1. Brush up on benefits

If your loved one is on a fixed income and struggles to make ends meet every month, help them complete a free BenefitsCheckUp®. This confidential online service, managed by the nonprofit National Council on Aging (NCOA), can connect you with over 2,500 federal, state and private benefits programs that can help pay for everything from food and medicine to health care and utilities.

You’ll also learn about available caregiver family services, respite care, tax deductions, transportation assistance for doctor’s appointments — and more. All you have to do is answer a few anonymous questions, and you’ll get a personalized report listing programs that might help your family.

2. Preventing major falls

Did you know that 1 in 3 Americans aged 65-and-over will fall every year? Falls are the leading cause of fatal and non-fatal injuries for older Americans. Falls can cost many older adults their health and independence. But falling is not an inevitable part of aging. There are simple steps everyone can take to reduce their risk of falling. These include making small safety modifications in the home, getting regular eye and ear checkups, and enrolling in exercise programs that improve balance. NCOA’s Falls Free® Initiative offers tips, videos and practical advice to stay safe.

3. Master your Medicare

Let’s face it, Medicare can be overwhelming and complicated. My Medicare Matters® is a free educational website that takes the guesswork out of this complex program. The site offers tips and information on how to choose the right Medicare plan and make the most of Medicare’s benefits.

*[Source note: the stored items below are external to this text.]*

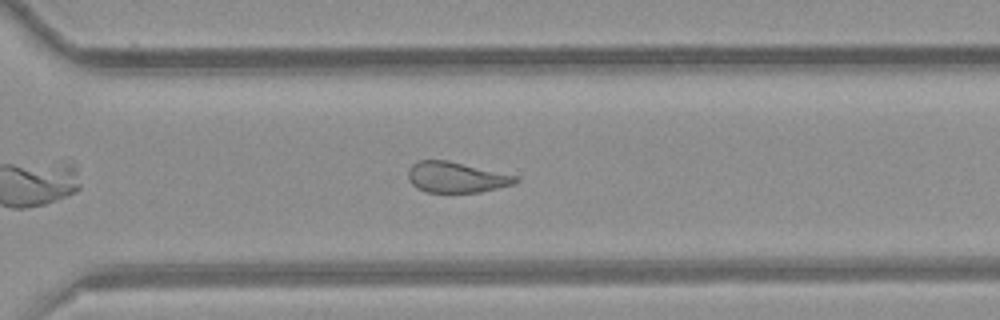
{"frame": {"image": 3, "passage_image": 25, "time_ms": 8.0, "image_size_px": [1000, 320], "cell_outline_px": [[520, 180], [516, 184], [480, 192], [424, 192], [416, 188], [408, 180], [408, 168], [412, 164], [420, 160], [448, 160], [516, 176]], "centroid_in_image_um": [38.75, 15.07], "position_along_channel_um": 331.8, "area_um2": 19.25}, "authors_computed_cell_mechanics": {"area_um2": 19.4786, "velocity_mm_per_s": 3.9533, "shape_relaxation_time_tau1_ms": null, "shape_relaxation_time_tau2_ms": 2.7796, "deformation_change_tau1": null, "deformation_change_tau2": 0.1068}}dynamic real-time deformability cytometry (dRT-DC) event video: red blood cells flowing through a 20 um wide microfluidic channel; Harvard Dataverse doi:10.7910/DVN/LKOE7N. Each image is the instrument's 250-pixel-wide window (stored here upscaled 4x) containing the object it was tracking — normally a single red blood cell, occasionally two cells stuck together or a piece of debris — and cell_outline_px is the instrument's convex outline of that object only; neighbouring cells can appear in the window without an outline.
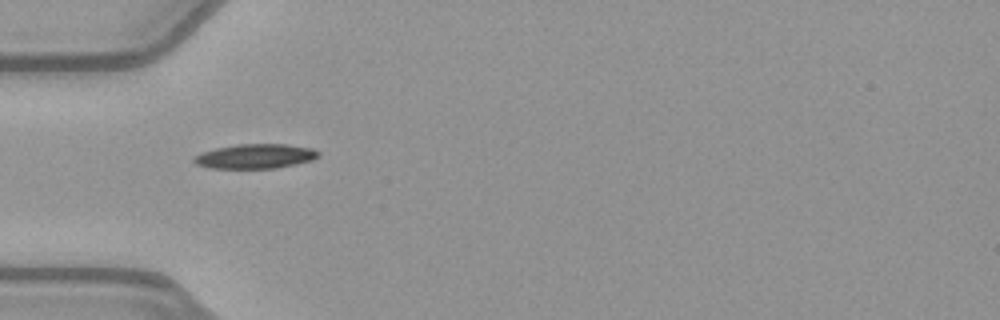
{"species": "common noctule bat (a hibernating species)", "species_latin": "Nyctalus noctula", "temperature_condition": "warm", "stored_images_in_passage": 3, "camera_frame_rate_fps": 3000, "um_per_image_px": 0.085, "animal": {"sex": "female", "body_mass_g": 21.9}, "frame": {"image": 1, "passage_image": 1, "time_ms": 0.0, "image_size_px": [1000, 320], "cell_outline_px": [[320, 156], [312, 160], [296, 164], [276, 168], [208, 168], [196, 164], [192, 160], [200, 152], [216, 148], [236, 144], [284, 144], [312, 148], [320, 152]], "centroid_in_image_um": [21.7, 13.28], "position_along_channel_um": 63.3, "area_um2": 17.86}}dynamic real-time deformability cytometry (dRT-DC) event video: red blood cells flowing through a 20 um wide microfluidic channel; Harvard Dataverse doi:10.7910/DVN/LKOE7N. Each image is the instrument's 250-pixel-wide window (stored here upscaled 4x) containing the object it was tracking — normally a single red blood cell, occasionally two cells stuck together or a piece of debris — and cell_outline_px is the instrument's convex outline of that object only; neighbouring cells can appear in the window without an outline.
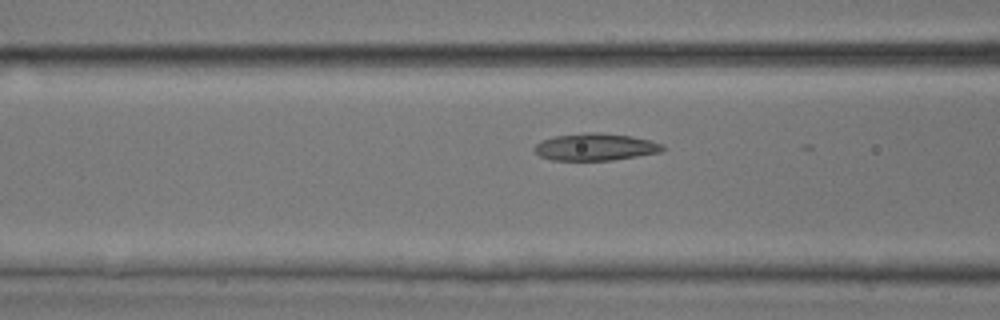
{"species": "common noctule bat (a hibernating species)", "species_latin": "Nyctalus noctula", "temperature_condition": "room temperature", "stored_images_in_passage": 12, "camera_frame_rate_fps": 3000, "um_per_image_px": 0.085, "animal": {"sex": "male", "body_mass_g": 17.9, "forearm_length_mm": 54.2}, "frame": {"image": 1, "passage_image": 7, "time_ms": 2.0, "image_size_px": [1000, 320], "cell_outline_px": [[668, 148], [664, 152], [612, 160], [552, 160], [540, 156], [532, 148], [540, 140], [556, 136], [588, 132], [600, 132], [632, 136], [652, 140], [664, 144]], "centroid_in_image_um": [50.68, 12.49], "position_along_channel_um": 115.9, "area_um2": 20.63}}
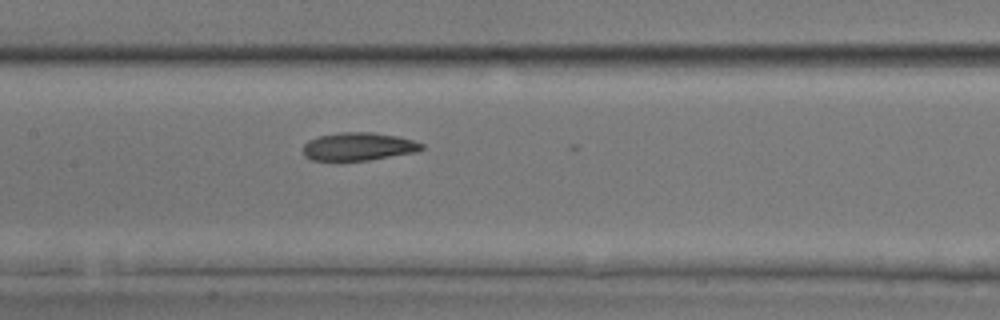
{"frame": {"image": 2, "passage_image": 11, "time_ms": 3.333, "image_size_px": [1000, 320], "cell_outline_px": [[424, 148], [416, 152], [368, 160], [312, 160], [304, 156], [304, 144], [308, 140], [320, 136], [340, 132], [372, 132], [396, 136], [412, 140], [424, 144]], "centroid_in_image_um": [30.47, 12.45], "position_along_channel_um": 176.9, "area_um2": 19.19}}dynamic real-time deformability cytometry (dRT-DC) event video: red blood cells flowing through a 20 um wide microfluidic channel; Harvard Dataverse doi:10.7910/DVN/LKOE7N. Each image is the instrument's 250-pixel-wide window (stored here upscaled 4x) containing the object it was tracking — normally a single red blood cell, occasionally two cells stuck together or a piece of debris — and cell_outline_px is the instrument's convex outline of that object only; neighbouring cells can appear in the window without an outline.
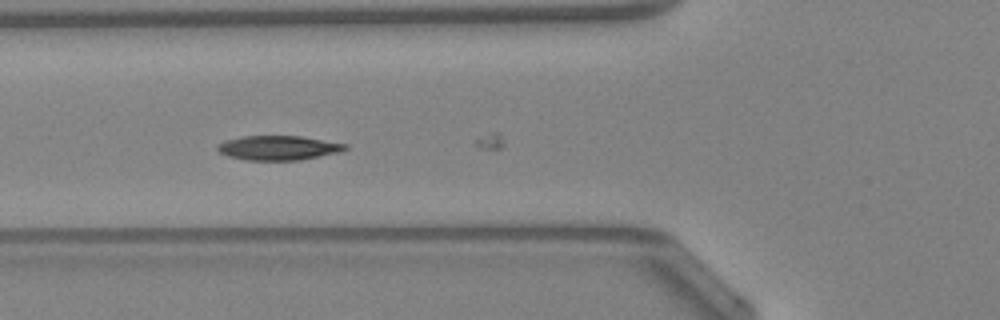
{"species": "Egyptian fruit bat (a non-hibernating species)", "species_latin": "Rousettus aegyptiacus", "temperature_condition": "warm", "stored_images_in_passage": 14, "camera_frame_rate_fps": 3000, "um_per_image_px": 0.085, "animal": {"sex": "female"}, "frame": {"image": 1, "passage_image": 3, "time_ms": 0.667, "image_size_px": [1000, 320], "cell_outline_px": [[348, 148], [340, 152], [300, 160], [244, 160], [228, 156], [220, 152], [216, 148], [216, 144], [224, 140], [244, 136], [300, 136], [348, 144]], "centroid_in_image_um": [23.64, 12.56], "position_along_channel_um": 102.2, "area_um2": 18.26}}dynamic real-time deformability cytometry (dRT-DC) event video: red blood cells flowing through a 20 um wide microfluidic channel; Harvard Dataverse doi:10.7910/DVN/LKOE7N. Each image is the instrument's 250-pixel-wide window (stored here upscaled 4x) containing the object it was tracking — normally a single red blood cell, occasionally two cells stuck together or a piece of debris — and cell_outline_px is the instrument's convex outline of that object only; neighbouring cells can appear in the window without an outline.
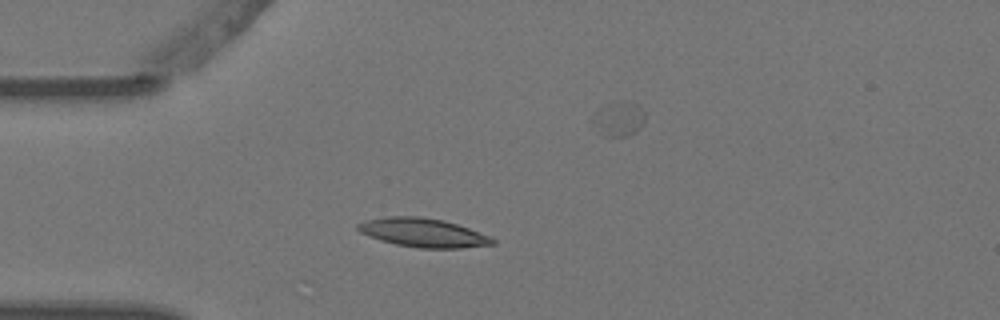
{"species": "Egyptian fruit bat (a non-hibernating species)", "species_latin": "Rousettus aegyptiacus", "temperature_condition": "warm", "stored_images_in_passage": 4, "segment_of_instrument_passage": [1, 2], "camera_frame_rate_fps": 3000, "um_per_image_px": 0.085, "animal": {"sex": "female"}, "frame": {"image": 1, "passage_image": 3, "time_ms": 0.667, "image_size_px": [1000, 320], "cell_outline_px": [[496, 244], [460, 248], [420, 248], [396, 244], [380, 240], [368, 236], [360, 232], [356, 228], [356, 224], [368, 220], [388, 216], [420, 216], [444, 220], [492, 236], [496, 240]], "centroid_in_image_um": [35.99, 19.78], "position_along_channel_um": 49.0, "area_um2": 22.66}}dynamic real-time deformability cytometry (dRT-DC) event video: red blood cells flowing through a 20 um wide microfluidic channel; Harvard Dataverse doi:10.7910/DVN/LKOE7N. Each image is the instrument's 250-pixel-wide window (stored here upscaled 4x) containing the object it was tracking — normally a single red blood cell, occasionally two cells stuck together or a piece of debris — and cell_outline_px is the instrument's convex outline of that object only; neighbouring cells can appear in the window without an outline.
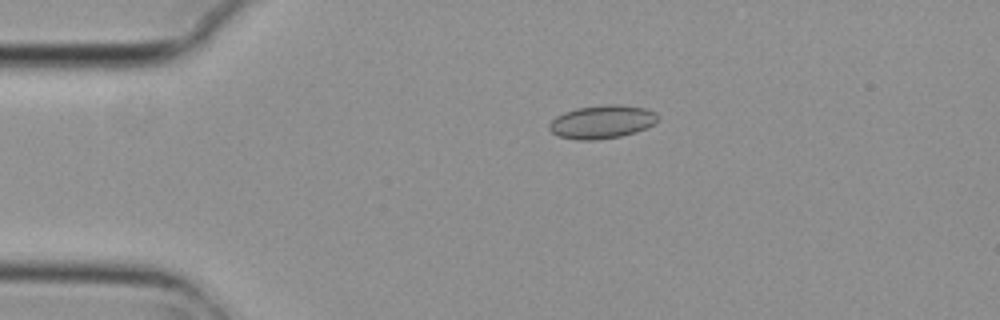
{"species": "common noctule bat (a hibernating species)", "species_latin": "Nyctalus noctula", "temperature_condition": "cold", "stored_images_in_passage": 6, "camera_frame_rate_fps": 3000, "um_per_image_px": 0.085, "animal": {"sex": "female", "body_mass_g": 29.2, "forearm_length_mm": 56.3}, "frame": {"image": 1, "passage_image": 4, "time_ms": 1.0, "image_size_px": [1000, 320], "cell_outline_px": [[656, 120], [652, 124], [636, 132], [620, 136], [596, 140], [576, 140], [560, 136], [552, 132], [548, 128], [548, 124], [556, 116], [564, 112], [576, 108], [604, 104], [620, 104], [644, 108], [656, 112]], "centroid_in_image_um": [51.12, 10.35], "position_along_channel_um": 33.9, "area_um2": 20.98}}
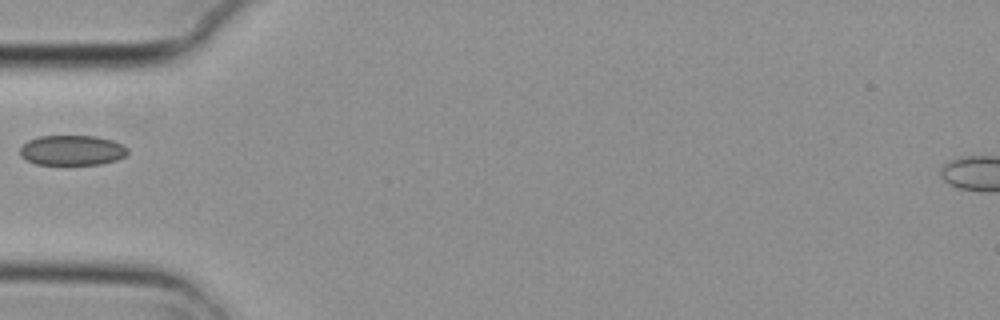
{"frame": {"image": 2, "passage_image": 6, "time_ms": 1.667, "image_size_px": [1000, 320], "cell_outline_px": [[128, 152], [124, 156], [116, 160], [100, 164], [36, 164], [20, 156], [20, 148], [28, 140], [40, 136], [96, 136], [112, 140], [124, 144], [128, 148]], "centroid_in_image_um": [6.14, 12.76], "position_along_channel_um": 78.9, "area_um2": 18.84}}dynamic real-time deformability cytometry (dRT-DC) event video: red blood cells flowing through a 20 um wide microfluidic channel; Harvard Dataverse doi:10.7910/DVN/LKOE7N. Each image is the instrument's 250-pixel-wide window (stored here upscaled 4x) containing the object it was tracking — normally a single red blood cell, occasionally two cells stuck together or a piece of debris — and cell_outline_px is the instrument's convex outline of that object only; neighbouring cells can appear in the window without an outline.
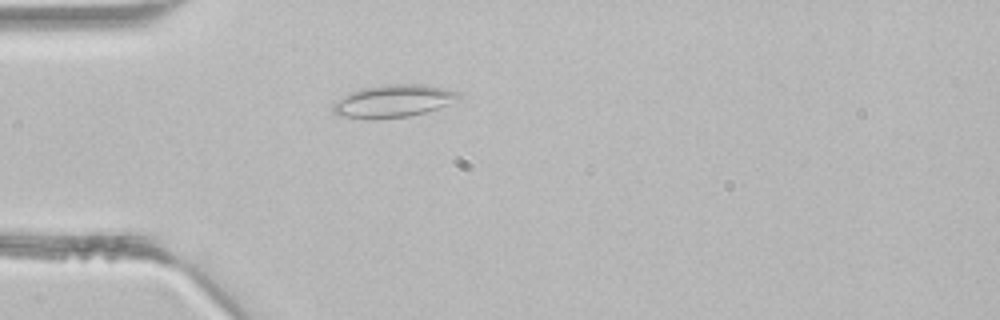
{"species": "common noctule bat (a hibernating species)", "species_latin": "Nyctalus noctula", "temperature_condition": "room temperature", "stored_images_in_passage": 2, "camera_frame_rate_fps": 3000, "um_per_image_px": 0.085, "animal": {"sex": "male", "body_mass_g": 21.5, "forearm_length_mm": 52.0}, "frame": {"image": 1, "passage_image": 2, "time_ms": 0.333, "image_size_px": [1000, 320], "cell_outline_px": [[460, 96], [448, 104], [424, 112], [408, 116], [368, 120], [340, 116], [332, 112], [332, 104], [348, 92], [364, 88], [384, 84], [428, 84], [460, 92]], "centroid_in_image_um": [33.37, 8.59], "position_along_channel_um": 51.6, "area_um2": 23.93}}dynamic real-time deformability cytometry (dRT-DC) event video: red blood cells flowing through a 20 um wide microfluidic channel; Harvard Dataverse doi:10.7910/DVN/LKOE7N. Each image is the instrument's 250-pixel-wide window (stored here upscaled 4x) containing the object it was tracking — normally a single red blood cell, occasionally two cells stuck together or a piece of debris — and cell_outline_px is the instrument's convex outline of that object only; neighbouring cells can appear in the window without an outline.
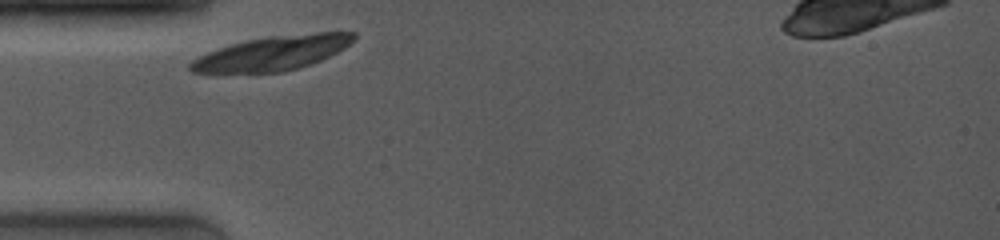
{"species": "common noctule bat (a hibernating species)", "species_latin": "Nyctalus noctula", "temperature_condition": "room temperature", "stored_images_in_passage": 1, "camera_frame_rate_fps": 4000, "um_per_image_px": 0.085, "animal": {"sex": "female", "body_mass_g": 19.0, "forearm_length_mm": 53.3}, "frame": {"image": 1, "passage_image": 1, "time_ms": 0.0, "image_size_px": [1000, 240], "cell_outline_px": [[356, 36], [344, 48], [320, 60], [284, 72], [192, 72], [188, 68], [188, 64], [196, 56], [232, 44], [248, 40], [268, 36], [316, 32], [356, 32]], "centroid_in_image_um": [23.14, 4.51], "position_along_channel_um": 61.9, "area_um2": 32.19}}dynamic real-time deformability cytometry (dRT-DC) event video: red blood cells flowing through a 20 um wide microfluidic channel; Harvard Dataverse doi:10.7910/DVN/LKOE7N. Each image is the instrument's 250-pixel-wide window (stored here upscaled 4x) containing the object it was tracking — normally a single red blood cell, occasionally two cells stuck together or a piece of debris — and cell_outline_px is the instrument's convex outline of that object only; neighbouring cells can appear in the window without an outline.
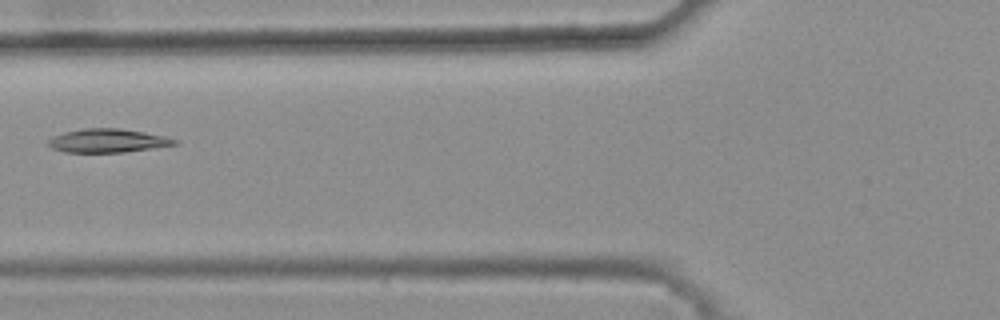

4. Learn from fellow caregivers

Caregiving can be emotionally taxing, especially if you’re caring for someone with a serious injury or illness. Building Better Caregivers® is a free six-week workshop for caregivers of veterans and veterans who care for someone with dementia, memory loss, post-traumatic stress disorder and more. Through the workshop, caregivers get the support they need to manage stress, deal with difficult emotions and plan for their loved one’s future. They also get to connect with other caregivers who understand what they’re going through.